49% of npm MCP Packages Have Security Findings
We analyzed 2,386 npm packages tagged as MCP servers or tools. 35,858 tool definitions. 49% have at least one security finding. 27% are HIGH or CRITICAL. The npm MCP ecosystem has a security problem.
Methodology
We pulled every npm package matching the queries `mcp-server`, `mcp-tool`, `model-context-protocol`, and `@modelcontextprotocol` from the npm registry. This yielded 2,386 unique packages containing a combined 35,858 tool definitions. We ran ATR v0.4.0 (71 rules) against every package. We also inspected package.json for postinstall scripts, analyzed dependency trees for known vulnerabilities, and checked for typosquatting against the top 100 most-downloaded MCP packages.
Headline Numbers
49% of all packages (1,169 of 2,386) had at least one security finding. 27% (644 packages) were rated HIGH or CRITICAL severity. The breakdown by severity: | Severity | Packages | Percentage | |----------|----------|------------| | CRITICAL | 89 | 3.7% | | HIGH | 555 | 23.3% | | MEDIUM | 312 | 13.1% | | LOW | 213 | 8.9% | | CLEAN | 1,217 | 51.0% |
The Triple Threat on npm
10.4% of packages (248 of 2,386) combined shell execution, network access, and filesystem operations -- what we call the "triple threat" pattern. This is 4x the rate we see in the broader ClawHub ecosystem (2.6%). npm MCP packages are more likely to be full-stack tools that need broad system access, which makes the attack surface larger and the line between legitimate and malicious harder to draw.

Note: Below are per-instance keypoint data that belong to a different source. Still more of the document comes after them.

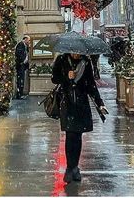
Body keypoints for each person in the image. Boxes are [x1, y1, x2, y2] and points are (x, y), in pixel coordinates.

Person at [52, 53, 108, 184]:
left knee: (78, 135)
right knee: (70, 135)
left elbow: (91, 85)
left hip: (81, 104)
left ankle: (74, 167)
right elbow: (54, 78)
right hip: (67, 103)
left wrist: (100, 103)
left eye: (78, 52)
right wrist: (67, 77)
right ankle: (70, 168)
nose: (76, 54)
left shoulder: (86, 62)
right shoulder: (62, 59)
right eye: (74, 52)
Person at [15, 35, 30, 99]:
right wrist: (23, 60)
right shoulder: (20, 44)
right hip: (21, 65)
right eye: (29, 40)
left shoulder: (25, 45)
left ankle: (21, 94)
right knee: (20, 79)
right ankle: (19, 95)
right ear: (25, 39)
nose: (29, 42)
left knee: (22, 79)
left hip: (23, 65)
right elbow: (18, 54)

postinstall Scripts: The Silent Execution Vector
122 packages (5.1%) had postinstall scripts in their package.json. These scripts execute during `npm install`, before any code review happens. The ua-parser-js supply chain attack (CVE-2021-43616, 7.8M weekly downloads compromised) used exactly this vector -- a clean package for years, then one update added a postinstall script that installed a cryptominer. We found 18 packages where the postinstall content was obfuscated or fetched remote code at install time.
Prompt Injection Is the Most Common Finding
The single most triggered ATR rule was ATR-PI-001 (prompt injection in tool descriptions). 312 packages contained tool descriptions with instruction-like content that could override the user intent of the calling LLM. Patterns include: hidden `<IMPORTANT>` blocks (47 packages), role reassignment instructions (89 packages), and "ignore previous instructions" variants (31 packages). Not all of these are intentionally malicious -- some are clumsy attempts at providing context to the LLM. But the effect is the same: the tool description becomes an attack vector.

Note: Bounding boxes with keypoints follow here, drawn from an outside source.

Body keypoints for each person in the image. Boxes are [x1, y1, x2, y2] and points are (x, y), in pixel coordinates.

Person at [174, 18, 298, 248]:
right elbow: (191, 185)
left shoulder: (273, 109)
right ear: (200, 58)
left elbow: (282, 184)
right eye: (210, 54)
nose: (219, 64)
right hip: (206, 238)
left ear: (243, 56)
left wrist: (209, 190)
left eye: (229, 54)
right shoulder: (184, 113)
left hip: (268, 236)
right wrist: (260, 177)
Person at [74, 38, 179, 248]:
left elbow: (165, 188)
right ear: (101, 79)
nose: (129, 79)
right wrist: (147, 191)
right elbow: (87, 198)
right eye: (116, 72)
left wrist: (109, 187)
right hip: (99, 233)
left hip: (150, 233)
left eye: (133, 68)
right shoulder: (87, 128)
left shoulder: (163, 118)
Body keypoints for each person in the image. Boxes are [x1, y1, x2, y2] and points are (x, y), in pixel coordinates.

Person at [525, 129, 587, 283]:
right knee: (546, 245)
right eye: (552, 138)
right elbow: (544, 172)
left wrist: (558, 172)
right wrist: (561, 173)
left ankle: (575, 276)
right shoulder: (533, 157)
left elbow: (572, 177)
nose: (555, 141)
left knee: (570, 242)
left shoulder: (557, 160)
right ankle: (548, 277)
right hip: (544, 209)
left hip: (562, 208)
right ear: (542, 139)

Typosquatting Is Active and Targeted
We identified a cluster we call SANDWORM_MODE: 19 typosquatted packages targeting popular MCP tools. Examples include `claud-code` (targeting `claude-code`), `cloude-code`, and `opencraw` (targeting `openclaw`). These packages had minimal functionality but contained postinstall scripts that harvested SSH keys and environment variables. All 19 have been reported to npm. As of writing, 14 have been removed. Five remain live.
What npm Should Do
npm currently has no MCP-specific security scanning. The existing `npm audit` checks dependency vulnerabilities but does not analyze tool definitions, SKILL.md files, or MCP-specific attack patterns. We believe npm should: (1) add ATR-based scanning to the publish pipeline, (2) flag packages with postinstall scripts that access network or filesystem, (3) require MCP packages to declare their capability requirements in a machine-readable manifest, and (4) surface risk scores on package pages.
What You Should Do
Before installing any MCP package: ```bash npx @panguard-ai/panguard audit <package-name> ``` This runs a pre-install security check and gives you a risk score before the package touches your system. If you have already installed MCP packages, run `pga scan` to audit everything currently on your machine.
The full dataset is available in the ATR repository. We update it weekly.